Откуда взялась эта «страшная идея»? Мы удивляемся, становясь старше, обнаруживая, что легендарный ад церкви — это не что иное, как Тартар старого языческого мира. Он имеет все признаки того, что пришел из жестокого сердца варварского деспота. Какой-то злобный и мстительный шейх, какой-то жестокий Мезенций, должно быть, позировал для многих картин Божества. Мало было убить своего плененного врага, после того как пытали его столько, сколько могла придумать изобретательность. Он в конце концов сбежал через смерть, но его завоеватель не мог так легко отпустить его, и поэтому его месть следовала за ним в невидимый и неизвестный мир. Как эта доктрина попала в легенды церкви, мы не обязаны показывать больше, чем мы обязаны объяснять интерполяцию текста «трех свидетелей» или ложную вставку, или ложное опущение, что бы это ни было, последних двенадцати стихов Евангелия от Марка. Мы не вешаем наших бабушек сейчас, как наши предки вешали своих, на основании положительного повеления: «Ворожеи не оставляй в живых».
Простая правда заключается в том, что цивилизация переросла колдовство и перерастает христианский Тартар. Кафедра больше не беспокоит себя ведьмами и их злыми делами.
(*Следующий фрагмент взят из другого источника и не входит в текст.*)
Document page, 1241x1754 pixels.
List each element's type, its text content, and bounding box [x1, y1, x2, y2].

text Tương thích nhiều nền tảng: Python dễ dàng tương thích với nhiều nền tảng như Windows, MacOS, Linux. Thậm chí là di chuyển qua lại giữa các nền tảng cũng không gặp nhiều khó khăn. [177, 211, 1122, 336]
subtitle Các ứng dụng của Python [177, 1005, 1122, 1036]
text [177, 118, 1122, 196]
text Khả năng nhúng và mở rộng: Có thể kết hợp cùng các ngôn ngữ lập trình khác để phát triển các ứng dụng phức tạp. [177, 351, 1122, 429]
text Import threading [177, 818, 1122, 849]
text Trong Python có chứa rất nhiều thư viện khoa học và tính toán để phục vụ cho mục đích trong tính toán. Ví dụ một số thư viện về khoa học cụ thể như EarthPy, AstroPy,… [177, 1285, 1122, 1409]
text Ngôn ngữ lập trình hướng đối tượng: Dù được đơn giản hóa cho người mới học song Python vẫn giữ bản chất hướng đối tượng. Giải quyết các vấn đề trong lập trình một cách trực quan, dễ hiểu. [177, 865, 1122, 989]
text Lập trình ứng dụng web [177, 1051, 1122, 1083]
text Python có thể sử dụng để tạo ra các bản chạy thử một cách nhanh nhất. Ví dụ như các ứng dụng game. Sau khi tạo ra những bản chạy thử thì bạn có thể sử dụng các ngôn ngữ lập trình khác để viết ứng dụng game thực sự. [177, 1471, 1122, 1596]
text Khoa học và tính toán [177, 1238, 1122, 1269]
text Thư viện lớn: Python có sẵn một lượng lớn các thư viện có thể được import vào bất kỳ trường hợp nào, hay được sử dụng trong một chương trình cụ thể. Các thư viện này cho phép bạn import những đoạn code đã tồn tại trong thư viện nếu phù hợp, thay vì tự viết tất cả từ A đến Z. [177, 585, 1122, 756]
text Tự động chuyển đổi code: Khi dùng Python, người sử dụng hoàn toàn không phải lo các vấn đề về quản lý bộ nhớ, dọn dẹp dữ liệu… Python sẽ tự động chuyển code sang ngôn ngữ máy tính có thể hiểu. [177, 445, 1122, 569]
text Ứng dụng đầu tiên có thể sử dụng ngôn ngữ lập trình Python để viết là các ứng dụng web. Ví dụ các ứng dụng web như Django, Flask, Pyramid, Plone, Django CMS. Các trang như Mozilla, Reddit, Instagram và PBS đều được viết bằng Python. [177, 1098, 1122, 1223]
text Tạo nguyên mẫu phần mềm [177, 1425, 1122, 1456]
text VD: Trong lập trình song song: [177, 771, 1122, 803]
Все легенды в мире не могли остановить распад этого суеверия и всех указов, которые из него выросли. Все истории, которые можно найти в старых рукописях, никогда не предотвратят угасание огней легендарного Инферно. Об этом не много говорят в наши дни вежливым или невежливым ушам. Человечество шокировано и отвращено им. Сердце женщины находится в непреодолимом бунте против него. Более гуманные секты вырывают его из своих «Тел Божественности», как если бы это была горящая рубашка Несса. Несколько доктрин, с которыми оно было связано, отпали или отпадают от него: первородный грех; косвенные убытки, чтобы придать бесконечное расширение каждому нарушению закона Божьего; инвертирование естественного порядка относительных обязательств; растягивание мельчайших конечных правонарушений до пропорций бесконечного; делание младенца на руках ответственным существом, а не родителя, который дал ему жизнь и определил условия его существования.
После того как доктрина вроде «кнута палача» послужила своей цели — если у нее когда-либо была какая-то полезная цель, — после того как доктрина вроде колдовства повесила достаточно старух, цивилизация придумывает, как избавиться от нее. Когда мы говорим, что цивилизация вытесняет старые суеверные легенды, мы признаем две главные причины. Первая — это голый индивидуальный протест; голос вдохновения, который дает человеку понимание. Это заметно проявляется у современных поэтов. Бернс в Шотландии, Брайант, Лонгфелло, Уиттьер в Америке проповедовали новое евангелие преемникам таких людей, как Томас Бостон и Джонатан Эдвардс. В свое время рост знаний, главным образом в форме той части знаний, которая называется наукой, настолько меняет взгляды на вселенную, что многие из ее долгое время не оспаривавшихся легенд становятся не более чем детскими сказками. Учебники астрономии и геологии прокладывают себе путь между вопросами и ответами освященных временем катехизисов. Доктрина эволюции, насколько она принята, меняет все отношения человека к творческой силе. Она заменяет бесконечное отчаяние бесконечной надеждой для подавляющего большинства человечества. Вместо кораблекрушения, из которого несколько пассажиров кают и другие должны быть спасены в шлюпке, она дает человечеству судно, построенное, чтобы выдерживать бури, и в конце концов достичь порта, где в худшем случае пассажиры могут найти отдых, и где они могут надеяться на дом лучше, чем любой, который у них когда-либо был в их старой стране. Очень хорошо говорить, что мужчины и женщины имели выбор, достигнут они безопасной гавани или нет.